Start of Block

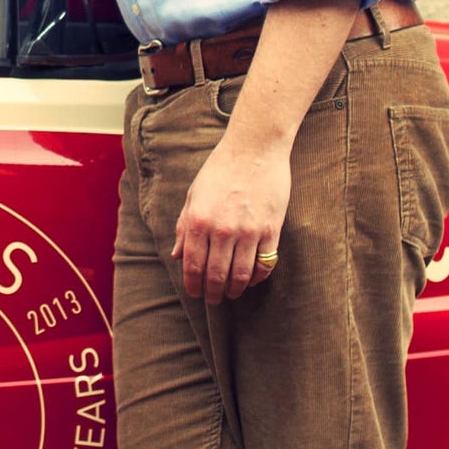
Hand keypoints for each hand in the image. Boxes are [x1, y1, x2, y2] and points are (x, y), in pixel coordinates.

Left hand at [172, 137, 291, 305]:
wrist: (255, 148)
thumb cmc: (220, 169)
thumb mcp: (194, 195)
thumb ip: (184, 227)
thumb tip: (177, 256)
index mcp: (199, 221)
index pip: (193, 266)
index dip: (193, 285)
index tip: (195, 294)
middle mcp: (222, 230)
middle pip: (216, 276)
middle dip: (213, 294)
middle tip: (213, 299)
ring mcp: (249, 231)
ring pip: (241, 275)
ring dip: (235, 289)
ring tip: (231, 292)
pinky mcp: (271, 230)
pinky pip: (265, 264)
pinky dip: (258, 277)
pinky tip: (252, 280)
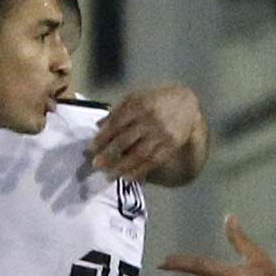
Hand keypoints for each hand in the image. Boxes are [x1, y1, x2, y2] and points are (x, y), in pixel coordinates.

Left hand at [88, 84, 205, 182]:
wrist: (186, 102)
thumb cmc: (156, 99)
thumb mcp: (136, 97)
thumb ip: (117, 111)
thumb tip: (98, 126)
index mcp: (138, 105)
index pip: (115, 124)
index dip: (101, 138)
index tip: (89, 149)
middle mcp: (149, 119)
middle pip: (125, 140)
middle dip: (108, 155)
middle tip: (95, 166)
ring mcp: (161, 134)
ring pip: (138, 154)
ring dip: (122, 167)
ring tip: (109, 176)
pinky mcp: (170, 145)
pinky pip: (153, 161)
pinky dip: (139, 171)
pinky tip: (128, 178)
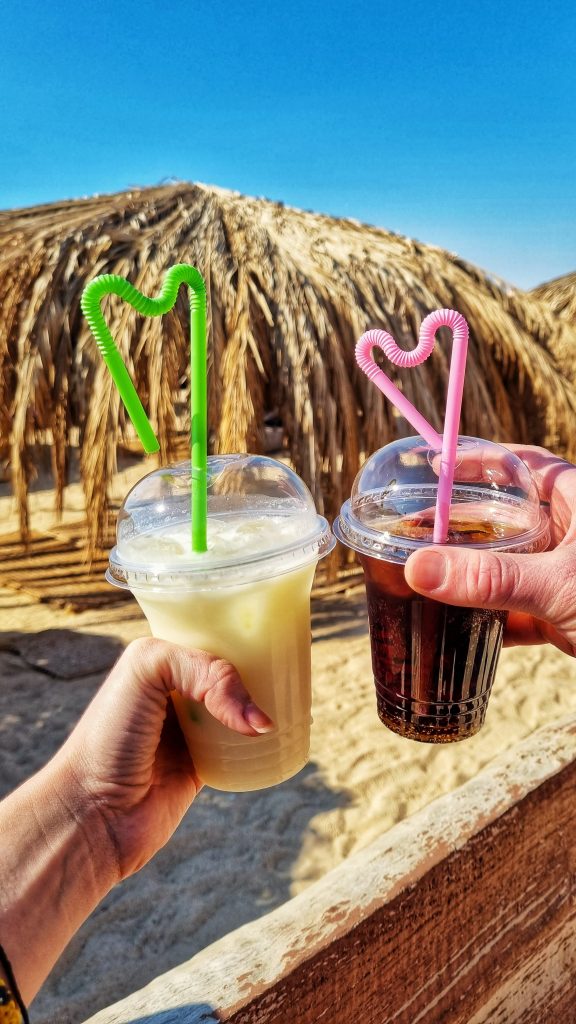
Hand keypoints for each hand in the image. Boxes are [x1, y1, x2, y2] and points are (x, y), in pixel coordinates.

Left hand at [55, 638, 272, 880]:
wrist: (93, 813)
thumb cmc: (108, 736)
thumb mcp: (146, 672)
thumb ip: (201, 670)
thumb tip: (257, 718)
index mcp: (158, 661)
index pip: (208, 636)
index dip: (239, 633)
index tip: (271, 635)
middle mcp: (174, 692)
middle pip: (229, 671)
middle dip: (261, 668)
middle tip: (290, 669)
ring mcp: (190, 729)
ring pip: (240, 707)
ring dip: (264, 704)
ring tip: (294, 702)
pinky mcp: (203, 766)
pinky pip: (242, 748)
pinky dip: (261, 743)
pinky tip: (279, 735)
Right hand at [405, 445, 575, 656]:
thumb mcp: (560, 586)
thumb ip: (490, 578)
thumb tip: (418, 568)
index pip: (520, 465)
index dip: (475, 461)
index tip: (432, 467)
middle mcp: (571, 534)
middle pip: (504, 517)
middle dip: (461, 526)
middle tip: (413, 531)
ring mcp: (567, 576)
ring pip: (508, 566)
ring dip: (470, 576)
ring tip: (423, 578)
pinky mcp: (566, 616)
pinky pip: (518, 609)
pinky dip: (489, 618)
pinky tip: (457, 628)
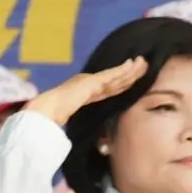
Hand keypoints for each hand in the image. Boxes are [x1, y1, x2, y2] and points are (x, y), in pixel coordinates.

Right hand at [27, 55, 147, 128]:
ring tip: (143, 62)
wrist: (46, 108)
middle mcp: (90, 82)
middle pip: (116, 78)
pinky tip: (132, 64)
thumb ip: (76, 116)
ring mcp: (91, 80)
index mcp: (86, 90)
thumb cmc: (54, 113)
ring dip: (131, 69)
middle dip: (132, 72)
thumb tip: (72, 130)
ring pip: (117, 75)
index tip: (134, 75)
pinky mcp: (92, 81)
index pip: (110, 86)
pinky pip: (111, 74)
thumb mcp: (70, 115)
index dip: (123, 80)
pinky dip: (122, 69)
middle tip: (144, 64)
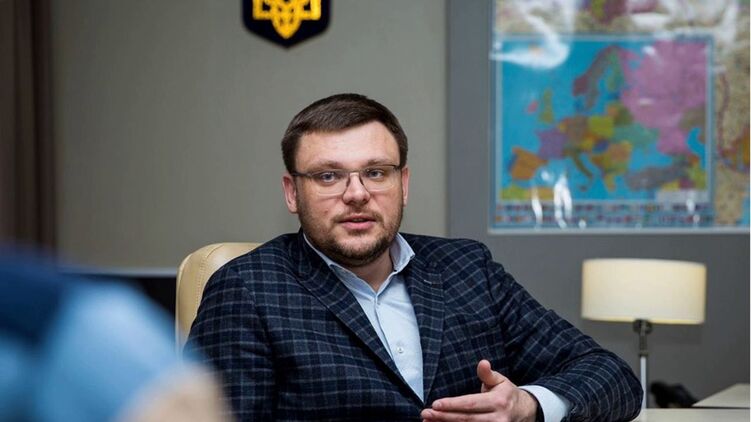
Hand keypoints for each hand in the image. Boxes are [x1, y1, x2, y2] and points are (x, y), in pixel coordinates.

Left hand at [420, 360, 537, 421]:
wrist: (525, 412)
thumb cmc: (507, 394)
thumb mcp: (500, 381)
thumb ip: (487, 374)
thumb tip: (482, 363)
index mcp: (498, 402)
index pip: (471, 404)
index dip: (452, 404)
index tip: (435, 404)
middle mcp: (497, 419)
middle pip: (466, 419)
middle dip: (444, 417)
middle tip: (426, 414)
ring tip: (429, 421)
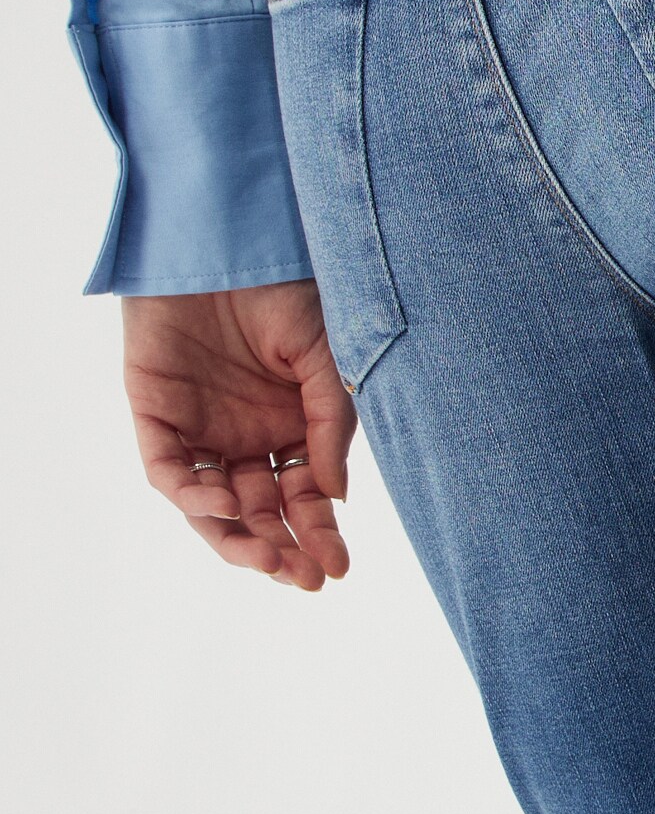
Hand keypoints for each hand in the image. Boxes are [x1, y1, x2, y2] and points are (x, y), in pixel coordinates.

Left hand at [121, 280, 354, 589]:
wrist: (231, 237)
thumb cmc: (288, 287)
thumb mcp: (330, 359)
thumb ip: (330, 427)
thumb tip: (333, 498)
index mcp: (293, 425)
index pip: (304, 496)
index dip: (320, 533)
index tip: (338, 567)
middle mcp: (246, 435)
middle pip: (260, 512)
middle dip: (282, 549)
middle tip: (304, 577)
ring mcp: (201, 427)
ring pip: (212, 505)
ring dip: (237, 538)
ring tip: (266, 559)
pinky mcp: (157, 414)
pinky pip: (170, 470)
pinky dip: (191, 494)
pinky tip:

End of Block

*What to work on*. All of the material is to be reproduced verbatim, pictures excluded.

*Written solution*.
Hand keypoints for each hand in the image. Boxes are [x1, y1, x2, y2] and points are (x, y), in pixel coordinates.

Left hand at [172, 137, 291, 305]:
wrist: (255, 148)
thumb cmc: (220, 169)
thumb mcp: (194, 195)
thumb ip: (184, 227)
thumb tip: (177, 256)
index mcp: (199, 221)
index pip: (193, 266)
index dip: (193, 285)
index tip: (195, 294)
middle mcp: (222, 230)
middle pip: (216, 276)
middle dip: (213, 294)
middle tip: (213, 299)
ring mcp: (249, 231)
ring pip: (241, 275)
ring dip: (235, 289)
ring tip: (231, 292)
pinky mcp: (271, 230)
pinky pip: (265, 264)
pinky dip: (258, 277)
pinky tip: (252, 280)
Hand keypoints for each hand in the image. Boxes are [x1, y1, x2, y2] and points are (x, y), in pixel coordinates.

Left hand at [88, 84, 205, 182]:
wrist: (186, 102)
thumb cmc: (156, 99)
thumb mcp: (136, 97)
thumb ip: (117, 111)
thumb tip: (98, 126)
index mcp: (138, 105)
index pip: (115, 124)
index dip: (101, 138)
index tip: (89, 149)
middle mcp: (149, 119)
middle pip: (125, 140)
middle dip: (108, 155)
middle tip: (95, 166)
ring mcp: (161, 134)
ring pip: (138, 154)
ring dip: (122, 167)
ring tip: (109, 176)
pinky mcp: (170, 145)
pinky pip: (153, 161)
pinky dip: (139, 171)
pinky tip: (128, 178)
Hand keypoints for each hand in the image. Boxes are [x1, y1, x2, y2] and points are (x, y), in pixel coordinates.

Left hand at [55, 638, 272, 880]:
wrist: (93, 813)
thumb cmc: (108, 736)
thumb mcp: (146, 672)
thumb ip: (201, 670)
thumb tip: (257, 718)
index mcp: (158, 661)
index pip: (208, 636)
index dip: (239, 633)
index tip: (271, 635)
middle mcp: (174, 692)
middle pip: (229, 671)
middle dip: (261, 668)
middle tip: (290, 669)
ring mcp: (190, 729)
ring pip: (240, 707)
ring dip: (264, 704)
ring tip: (294, 702)
pinky mcp: (203, 766)
pinky pip: (242, 748)
pinky dip: (261, 743)
pinky tip: (279, 735)
Right hand at [405, 445, 575, 656]:
thumb mcp: (560, 586)
thumb ip: (490, 578)
thumb tip: (418, 568)
index pip: (520, 465)
index dip: (475, 461)
index tip: (432, 467)
middle mcp: (571, 534)
middle pip: (504, 517)
middle dip: (461, 526)
middle tip: (413, 531)
ring mcp: (567, 576)
ring pip: (508, 566)
ring dip: (470, 576)
ring tip: (423, 578)
pinky mcp: (566, 616)
pinky pip: (518, 609)
pinky dip: (489, 618)
pinky tip: (457, 628)
Hand keypoints for each hand in the image. Boxes are [x1, y1, x2, y2] and points are (x, y), in pixel coordinates.

Right hand at [27, 55, 147, 128]:
ring tip: (143, 62)
wrist: (46, 108)
middle mcp: (90, 82)
middle pip: (116, 78)
pinky tip: (132, 64)
thumb ip: (76, 116)
ring mcp: (91, 80)
index mcp: (86, 90)
thumb cmc: (54, 113)
ring dip: (131, 69)
middle dip: (132, 72)
thumb tip: (72, 130)
ring pip: (117, 75)
index tip: (134, 75)
pinky mcp: (92, 81)
index pip: (110, 86)
pinky pip: (111, 74)
thumb mcp: (70, 115)
index dip: (123, 80)
pinky dip: (122, 69)
middle tip: (144, 64)
Hand keypoints for each hand in the image. Boxes are [x1, y1, x2, y2] and points are (x, y), in pixel coordinates.

Left hand at [420, 360, 537, 421]:
wrist: (525, 412)
thumb cmc: (507, 394)
thumb mcp: (500, 381)
thumb ip: (487, 374)
thumb tip: (482, 363)
index mcp: (498, 402)
index pip: (471, 404)
index dip: (452, 404)
index tip: (435, 404)
middle mcp: (497, 419)
middle pip: (466, 419)
middle dip: (444, 417)
middle tip: (426, 414)
ring tip: (429, 421)
Hand keypoints for each hand in the image. Boxes are [x1, y1, x2, y2] and points are (x, y), in pixel coordinates.

Left hand at [121, 280, 354, 589]:
wrist: (231, 237)
thumb cmc: (288, 287)
thumb mcp: (330, 359)
thumb ip: (330, 427)
thumb tip: (333, 498)
index mcp: (293, 425)
index pip: (304, 496)
index dip: (320, 533)
index tip: (338, 567)
middle mcp: (246, 435)
middle pip: (260, 512)
middle dip: (282, 549)
middle tip: (304, 577)
ring mcp: (201, 427)
ring pip: (212, 505)
ring dip: (237, 538)
ring tip: (266, 559)
pinky mcp: (157, 414)
pinky pip: (170, 470)
pinky dip: (191, 494)
pinky tip:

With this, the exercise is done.